Gane Timur adalah salah satu wilayah di Pulau Halmahera bagian selatan. Daerah ini menjadi produsen kopra dengan memiliki topografi datar. Ketika memasuki wilayah ini melalui jalan darat, tidak merasakan jalanan mendaki atau berbukit. Dari perbatasan Halmahera Tengah dan Halmahera Selatan yakni desa Foya Tobaru hingga masuk ke Matuting di wilayah Gane Timur Tengah hingga ke selatan, jalanan melewati tepi pantai yang rata.
Ketika kabarpulau.co.id menyusuri perjalanan darat dari Sofofi ibukota provinsi Maluku Utara menuju daerah itu, akhir Januari 2023 lalu ikut merasakan perjalanan darat yang memukau. Kendaraan meluncur mulus di atas jalanan yang licin tak ada ‘bopeng’ hingga ke desa Fida. Setelahnya melewati desa Botonam merasakan jalanan seperti gelombang karena rusak sana sini.
Ketika memasuki perbatasan Halmahera Tengah dan Halmahera Selatan memotong jalan sebuah sungai yang oleh warga sekitar mengenalnya dengan nama Kluting. Sungai ini menurut pengakuan warga Desa Foya Tobaru Gane Timur jadi salah satu sumber banjir di desa mereka di kala datang musim hujan. Kondisi akan lebih parah jika di laut juga terjadi pasang naik. Air sungai meluber masuk kampung tak terbendung.
“Sungai yang berada tak jauh dari batas Halmahera Tengah dan Halsel ini menenggelamkan kampung hampir setiap saat hujan. Apalagi jika datang pasang naik maka kampung tergenang hingga setinggi lutut,” jelas Roy Katedu tokoh masyarakat Desa Foya Tobaru.
Dia bercerita pada 2020 lalu kampung mereka tengelam kurang lebih satu minggu. “Waktu itu BPBD Halsel juga turun mengambil gambar dan mengukur panjang talud penahan banjir kurang lebih 500 meter. Tapi sayang sampai saat ini tidak jelas kapan dibangun,” ujarnya.
Soal banjir sudah menjadi langganan warga ketika datang musim hujan. Karena kondisi wilayah yang datar ketika air di beberapa sungai di kawasan Gane Timur meluap kampung menjadi tenggelam.
Apalagi di Desa Maffa ibukota kecamatan dan Kebun Raja, di bagian belakang kampung ini terdapat banyak sungai yang melubar ke dua kampung tersebut jika terjadi banjir.
Pada 2020 lalu puluhan rumah dan beberapa objek vital di Desa Maffa dan Kebun Raja terendam banjir.

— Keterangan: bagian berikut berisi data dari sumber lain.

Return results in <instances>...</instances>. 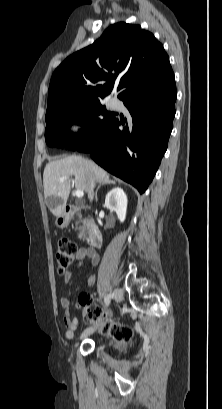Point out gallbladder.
<instances>
[{"label":"gallbladder","mask_w":222,"mask_h":409,"mask_svg":"<svg viewBox=\"0 0 222 409\" xmlns=\"http://www.w3.org/2000/svg\"><path fill=\"white\" fill-rule=\"evenodd\" d=\"M47 202H48V205L50 206V205L52 204V197H49V198L47 199Z\"/></svg>","instance_id":"obj_1"}]
</instances>
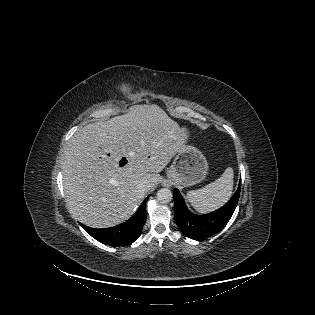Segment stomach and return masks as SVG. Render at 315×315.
Here are the masks:
<instances>
[{"label": "stomach", "instance_id": "1", "mask_svg": "<svg viewBox=\"0 0 315 315\" xmlns=\"http://www.w3.org/2000/svg\"><path fill=\"white\" fill-rule=\"evenodd\" d=\"M207 171L208 163L202 152L191 145H185L184 150L176 154L167 171V178L175 184L189 187L200 183Z\"/></svg>", "mask_w": 315, "mask_h": 315}]
</instances>
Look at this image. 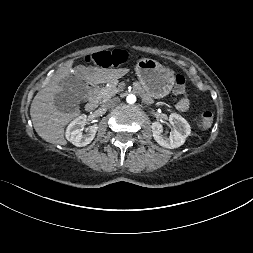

Kala itu banjir hingga setinggi lutut orang dewasa. Hujan terjadi sekitar pukul 08.00 WIT. Air irigasi dan sungai Ake Taba meluap dan menggenangi jalan poros Desa Maffa dan Desa Kebun Raja. Selain jalan raya, air juga menggenangi rumah warga.
Kala itu objek vital seperti PLN, sekolah dan perkantoran juga terendam banjir. Akibat banjir tersebut buah kelapa yang selesai panen dan sudah terkumpul juga hanyut dibawa air.
“Ini pengalaman yang terjadi berulang kali dan untuk mengatasinya perlu segera dibangun talud penahan banjir di daerah ini untuk mengatasi persoalan banjir,” kata Sulfi Kader tokoh masyarakat Desa Kebun Raja belum lama ini.
Taha M Kasim tokoh masyarakat Kebun Raja mengaku usulan membangun talud penahan banjir ini sudah diasuarakan. Bahkan saat kejadian banjir 2020 lalu pemerintah provinsi melalui Dinas PU sudah turun melakukan pengecekan lokasi dan pengukuran bantaran sungai yang akan dibangun. Hanya saja sampai saat ini tindaklanjutnya belum juga jelas sampai sekarang.
Saat dilakukan pengukuran panjang talud penahan banjir yang akan dibangun di perbatasan desa Mafa dan Kebun Raja sekira 500 meter.
“Sayang pembangunannya belum jalan. Padahal ini masalah paling strategis berhubungan dengan hajat hidup orang banyak,” katanya.
Lantas apa yang menyebabkan banjir berulangkali di kawasan ini?
Warga setempat mencurigai banjir yang melanda desa mereka setiap ada hujan itu, karena eksploitasi hutan yang berlebihan di kawasan Gane Timur beberapa waktu lalu. Terutama hutan di daerah belakang kampung Mafa dan Kebun Raja yang sudah berlangsung lama.
“Kita tidak menyalahkan siapa siapa tetapi kalau ada penebangan di daerah hulu pasti menimbulkan kerusakan dan dampaknya adalah banjir. Mereka eksploitasi hutan sudah berlangsung lama menyebabkan ada penggundulan di hulu,” kata Sulfi.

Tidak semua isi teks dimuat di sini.